Data records Block Start
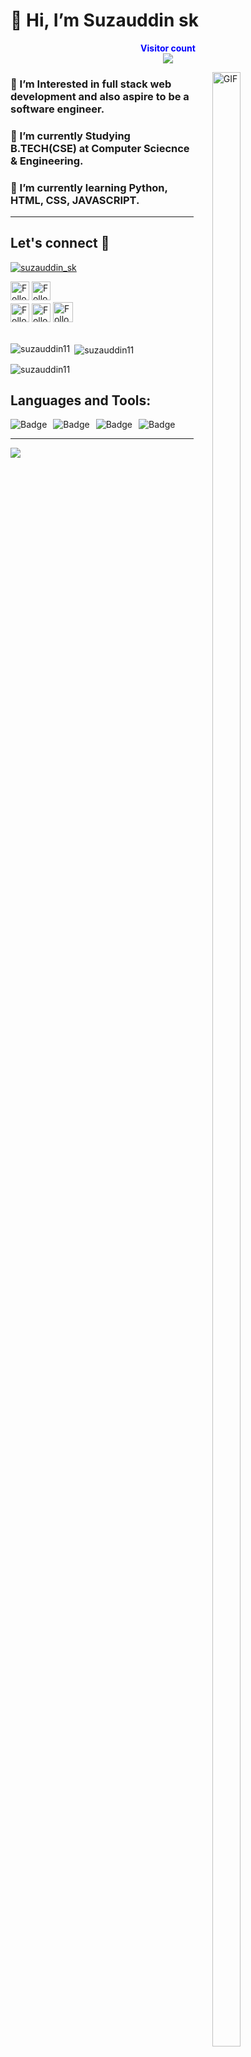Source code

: # 👋 Hi, I’m Suzauddin sk 
<p align="center"> 
  <b style="color: blue;  ">Visitor count</b>
  <br>
  <a style="" href="https://github.com/suzauddin11">
  <img src="https://profile-counter.glitch.me/suzauddin11/count.svg" />
  </a>
</p>
<a style="" href="https://github.com/suzauddin11">
<img align="right" alt="GIF" src="https://cdn.dribbble.com/users/1292677/screenshots/6139167/avento.gif" width="30%" height="90%" style="margin:0 30px;">
</a>

### 👀 I’m Interested in full stack web development and also aspire to be a software engineer.

### 🔭 I’m currently Studying B.TECH(CSE) at Computer Sciecnce & Engineering.

### 🌱 I’m currently learning Python,  HTML, CSS, JAVASCRIPT.

---

##  Let's connect :speech_balloon:
<p align="left"> <a href="https://twitter.com/suzauddin_sk" target="blank"><img src="https://img.shields.io/twitter/follow/suzauddin_sk?logo=twitter&style=for-the-badge" alt="suzauddin_sk" /></a> </p>

<!-- [![Twitter Badge](https://img.shields.io/badge/-@xyz-1ca0f1?style=flat-square&labelColor=1ca0f1&logo=twitter&logoColor=white)](https://twitter.com/suzauddin_sk) --> 
[<img src="https://img.shields.io/badge/-Suzauddin sk-blue?style=for-the-badge&logo=Linkedin&logoColor=white" height="30" title="Follow me" />](https://www.linkedin.com/in/suzauddinsk/)
[<img src="https://img.shields.io/badge/-suzauddinsk72@gmail.com-c14438?style=for-the-badge&logo=Gmail&logoColor=white" height="30" title="Follow me" />](mailto:suzauddinsk72@gmail.com)  
[<img src="https://img.shields.io/badge/-@Suzauddin sk-e4405f?style=for-the-badge&labelColor=f94877&logo=instagram&logoColor=white" height="30" title="Follow me" />](https://instagram.com/itz_suzauddin)
[<img src="https://img.shields.io/badge/-Suzauddin sk-blue?style=for-the-badge&logo=facebook&logoColor=white" height="30" title="Follow me" />](https://www.facebook.com/suzauddin0/)
[<img src="https://img.shields.io/github/followers/suzauddin11?label=suzauddin11&style=social" height="32" title="Follow me" />](https://github.com/suzauddin11) 
</br></br>
<p><img align="left" src="https://github-readme-stats.vercel.app/api/top-langs?username=suzauddin11&show_icons=true&locale=en&layout=compact" alt="suzauddin11" /></p>

<p>&nbsp;<img align="center" src="https://github-readme-stats.vercel.app/api?username=suzauddin11&show_icons=true&locale=en" alt="suzauddin11" /></p>

<p><img align="center" src="https://github-readme-streak-stats.herokuapp.com/?user=suzauddin11&" alt="suzauddin11" /></p>


## Languages and Tools:
<span> 
  <a href="https://github.com/suzauddin11">
<!--  <img alt="Badge" style="float: left; margin-right: 10px;"  src="https://img.shields.io/badge/dart-%230175C2.svg?&style=for-the-badge&logo=dart&logoColor=white"/>    -->
<!-- <img alt="Badge" style="float: left; margin-right: 10px;"  src ="https://img.shields.io/badge/Flutter-%2302569B.svg?&style=for-the-badge&logo=flutter&logoColor=white"/>    -->
<img alt="Badge" style="float: left; margin-right: 10px;"  src="https://img.shields.io/badge/html%20-%23E34F26.svg?&style=for-the-badge&logo=html&logoColor=white"/>    
<img alt="Badge" style="float: left; margin-right: 10px;"  src="https://img.shields.io/badge/css%20-%231572B6.svg?&style=for-the-badge&logo=css&logoColor=white"/>        
<!--  <img alt="Badge" style="float: left; margin-right: 10px;"  src ="https://img.shields.io/badge/Jupyter_Notebook%20-%23F37626.svg?&style=for-the badge&logo=jupyter&logoColor=white"/>    -->
<img alt="Badge" style="float: left; margin-right: 10px;"  src="https://img.shields.io/badge/javascript%20-%23323330.svg?&style=for-the-badge&logo=javascript&logoColor=%23F7DF1E"/>
<img alt="Badge" style="float: left; margin-right: 10px;" src="https://img.shields.io/badge/Python%20-%2320232a.svg?&style=for-the-badge&logo=Java&logoColor=%2361DAFB"/>
  
    
</span>
<br>


---
<a href="https://github.com/suzauddin11">
  <img src="https://imgur.com/rilHVxA.png"/>
</a>
<!-- <img src="https://img.shields.io/badge/-C++-black?style=for-the-badge&logo=c%2B%2B&logoColor=blue" style="margin:5px" /> -->
<!-- <img src="https://img.shields.io/badge/-C%23-black?style=for-the-badge&logo=c-sharp&logoColor=green" style="margin:5px" /> -->
<!-- <img src="http://img.shields.io/badge/-lua-black?style=for-the-badge&logo=lua&logoColor=blue" style="margin:5px" /> -->
<!-- <img src="http://img.shields.io/badge/-c-black?style=for-the-badge&logo=c&logoColor=white" style="margin:5px" /> -->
Data records Block End
**About this exercise**
Copy the data exactly. Pictures do not belong in the copy.

**Exercise output**
Source code

: # 👋 Hi, I’m Suzauddin sk 
<p align="center"> 
  <b style="color: blue;  ">Visitor count</b>
  <br>
  <a style="" href="https://github.com/suzauddin11">
  <img src="https://profile-counter.glitch.me/suzauddin11/count.svg" />
  </a>
</p>
<a style="" href="https://github.com/suzauddin11">
<img align="right" alt="GIF" src="https://cdn.dribbble.com/users/1292677/screenshots/6139167/avento.gif" width="30%" height="90%" style="margin:0 30px;">
</a>

### 👀 I’m Interested in full stack web development and also aspire to be a software engineer.

### 🔭 I’m currently Studying B.TECH(CSE) at Computer Sciecnce & Engineering.

### 🌱 I’m currently learning Python,  HTML, CSS, JAVASCRIPT.

---

##  Let's connect :speech_balloon:
<p align="left"> <a href="https://twitter.com/suzauddin_sk" target="blank"><img src="https://img.shields.io/twitter/follow/suzauddin_sk?logo=twitter&style=for-the-badge" alt="suzauddin_sk" /></a> </p>

<!-- [![Twitter Badge](https://img.shields.io/badge/-@xyz-1ca0f1?style=flat-square&labelColor=1ca0f1&logo=twitter&logoColor=white)](https://twitter.com/suzauddin_sk) --> 
[<img src="https://img.shields.io/badge/-Suzauddin sk-blue?style=for-the-badge&logo=Linkedin&logoColor=white" height="30" title="Follow me" />](https://www.linkedin.com/in/suzauddinsk/)
[<img src="https://img.shields.io/badge/-suzauddinsk72@gmail.com-c14438?style=for-the-badge&logo=Gmail&logoColor=white" height="30" title="Follow me" />](mailto:suzauddinsk72@gmail.com)  
[<img src="https://img.shields.io/badge/-@Suzauddin sk-e4405f?style=for-the-badge&labelColor=f94877&logo=instagram&logoColor=white" height="30" title="Follow me" />](https://instagram.com/itz_suzauddin)
[<img src="https://img.shields.io/badge/-Suzauddin sk-blue?style=for-the-badge&logo=facebook&logoColor=white" height="30" title="Follow me" />](https://www.facebook.com/suzauddin0/)
[<img src="https://img.shields.io/github/followers/suzauddin11?label=suzauddin11&style=social" height="32" title="Follow me" />](https://github.com/suzauddin11) 
</br></br>
<p><img align="left" src="https://github-readme-stats.vercel.app/api/top-langs?username=suzauddin11&show_icons=true&locale=en&layout=compact" alt="suzauddin11" /></p>

<p>&nbsp;<img align="center" src="https://github-readme-stats.vercel.app/api?username=suzauddin11&show_icons=true&locale=en" alt="suzauddin11" /></p>

<p><img align="center" src="https://github-readme-streak-stats.herokuapp.com/?user=suzauddin11&" alt="suzauddin11" /></p>


## Languages and Tools:
<span> 
  <a href="https://github.com/suzauddin11">
<!--  <img alt="Badge" style="float: left; margin-right: 10px;"  src="https://img.shields.io/badge/dart-%230175C2.svg?&style=for-the-badge&logo=dart&logoColor=white"/>    -->
<!-- <img alt="Badge" style="float: left; margin-right: 10px;"  src ="https://img.shields.io/badge/Flutter-%2302569B.svg?&style=for-the-badge&logo=flutter&logoColor=white"/>    -->
<img alt="Badge" style="float: left; margin-right: 10px;"  src="https://img.shields.io/badge/html%20-%23E34F26.svg?&style=for-the-badge&logo=html&logoColor=white"/>    
<img alt="Badge" style="float: left; margin-right: 10px;"  src="https://img.shields.io/badge/css%20-%231572B6.svg?&style=for-the-badge&logo=css&logoColor=white"/>        
<!--  <img alt="Badge" style="float: left; margin-right: 10px;"  src ="https://img.shields.io/badge/Jupyter_Notebook%20-%23F37626.svg?&style=for-the badge&logo=jupyter&logoColor=white"/>    -->
<img alt="Badge" style="float: left; margin-right: 10px;"  src="https://img.shields.io/badge/javascript%20-%23323330.svg?&style=for-the-badge&logo=javascript&logoColor=%23F7DF1E"/>
<img alt="Badge" style="float: left; margin-right: 10px;" src="https://img.shields.io/badge/Python%20-%2320232a.svg?&style=for-the-badge&logo=Java&logoColor=%2361DAFB"/>
  
    
</span>
<br>


---
<a href="https://github.com/suzauddin11">
  <img src="https://imgur.com/rilHVxA.png"/>
</a>
<!-- <img src="https://img.shields.io/badge/-C++-black?style=for-the-badge&logo=c%2B%2B&logoColor=blue" style="margin:5px" /> -->
<!-- <img src="https://img.shields.io/badge/-C%23-black?style=for-the-badge&logo=c-sharp&logoColor=green" style="margin:5px" /> -->
<!-- <img src="http://img.shields.io/badge/-lua-black?style=for-the-badge&logo=lua&logoColor=blue" style="margin:5px" /> -->
<!-- <img src="http://img.shields.io/badge/-c-black?style=for-the-badge&logo=c&logoColor=white" style="margin:5px" /> -->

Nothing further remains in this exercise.